You do not need to predict every possible way a customer might phrase a question. That is simply not realistic, and the data shows it is not necessary either.
Instead, focus on these steps.
- Identify the real intent behind your customer’s questions, not just the keywords you think they will use
- Pay closer attention to your middle-of-funnel, unbranded commercial searches since these are where wording changes the outcome most
- Test how your brand shows up using list-style, ranking-style, and keyword-style prompts, since these formats tend to surface more brands
- Track each AI engine separately instead of combining results into one blended report
- Avoid the temptation to track every minor phrasing variation, since most differences within the same intent will not change your visibility
What This Study Does Not Prove
It is worth noting some limitations before you treat this as a universal rule.
These patterns reflect strong trends across 18 industries, not guaranteed outcomes for every single query. Regulated industries like healthcare may behave differently due to stricter AI safety filters. AI engines also change constantly, so the exact percentages will shift over time even if the core mechanics stay the same.

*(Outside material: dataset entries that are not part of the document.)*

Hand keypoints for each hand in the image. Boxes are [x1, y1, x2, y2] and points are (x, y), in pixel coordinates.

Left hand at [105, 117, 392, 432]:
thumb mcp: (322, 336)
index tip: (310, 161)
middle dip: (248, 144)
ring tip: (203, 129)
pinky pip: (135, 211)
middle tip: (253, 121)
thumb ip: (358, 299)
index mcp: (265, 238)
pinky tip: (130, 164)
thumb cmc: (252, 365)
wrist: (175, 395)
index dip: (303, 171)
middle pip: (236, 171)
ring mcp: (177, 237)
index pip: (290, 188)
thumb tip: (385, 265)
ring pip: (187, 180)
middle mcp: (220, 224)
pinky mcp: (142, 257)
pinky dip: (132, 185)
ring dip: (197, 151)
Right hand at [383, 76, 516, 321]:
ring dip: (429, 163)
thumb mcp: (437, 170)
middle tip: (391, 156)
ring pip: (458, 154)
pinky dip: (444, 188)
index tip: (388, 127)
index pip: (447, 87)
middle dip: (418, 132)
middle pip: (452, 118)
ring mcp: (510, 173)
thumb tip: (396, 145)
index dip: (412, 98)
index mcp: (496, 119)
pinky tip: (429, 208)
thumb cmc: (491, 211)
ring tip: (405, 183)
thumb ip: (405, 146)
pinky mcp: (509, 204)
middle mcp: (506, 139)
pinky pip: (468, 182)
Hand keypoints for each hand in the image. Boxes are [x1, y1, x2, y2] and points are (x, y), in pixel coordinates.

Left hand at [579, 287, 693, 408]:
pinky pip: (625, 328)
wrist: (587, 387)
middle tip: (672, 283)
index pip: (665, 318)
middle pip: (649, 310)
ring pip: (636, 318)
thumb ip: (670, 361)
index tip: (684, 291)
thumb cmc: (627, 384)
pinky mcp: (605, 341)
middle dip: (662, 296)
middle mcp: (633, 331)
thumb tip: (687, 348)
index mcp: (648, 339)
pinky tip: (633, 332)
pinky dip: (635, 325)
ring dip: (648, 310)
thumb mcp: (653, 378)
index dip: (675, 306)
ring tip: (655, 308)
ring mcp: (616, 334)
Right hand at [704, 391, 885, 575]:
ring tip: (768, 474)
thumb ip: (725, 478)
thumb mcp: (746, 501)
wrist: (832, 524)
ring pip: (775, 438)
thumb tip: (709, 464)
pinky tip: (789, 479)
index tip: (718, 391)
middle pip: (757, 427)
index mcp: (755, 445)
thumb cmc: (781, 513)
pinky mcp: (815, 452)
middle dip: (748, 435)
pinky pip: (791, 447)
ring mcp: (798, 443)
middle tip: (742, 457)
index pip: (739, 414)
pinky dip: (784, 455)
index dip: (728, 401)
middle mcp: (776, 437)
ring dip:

Frequently Asked Questions
Q1. Does keyword wording still matter for AI search visibility?
Wording matters far less than the underlying intent. As long as the meaning of a prompt stays consistent, brand mentions tend to remain stable even when the exact words change.
Q2.What is cosine similarity and why does it matter for AI search?
Cosine similarity is a way to measure how close two pieces of text are in meaning rather than in exact wording. It helps researchers and marketers understand whether two different prompts are really asking the same thing.
Q3.Which type of search query is most sensitive to wording changes?
Middle-of-funnel, unbranded commercial searches are the most sensitive. Small changes in phrasing here can significantly change which brands an AI engine recommends.
Q4.Do all AI engines respond to prompts the same way?
No. Gemini’s sensitivity to wording fades quickly. Google AI Overviews shows the strongest sensitivity in middle-of-funnel searches. ChatGPT, Perplexity, and Google AI Mode show visibility changes across a wider range of wording shifts.
Q5.Should I track every possible way a customer might phrase a search?
No. Most variations within the same intent will not change your visibility. Focus your tracking effort on middle-of-funnel queries and different prompt formats instead of chasing every possible phrasing.
Q6.Does asking AI for a list or ranking help my brand get mentioned more?
Yes. List, comparison, and ranking-style prompts tend to surface more brand names than open-ended questions, sometimes by as much as 20 percent.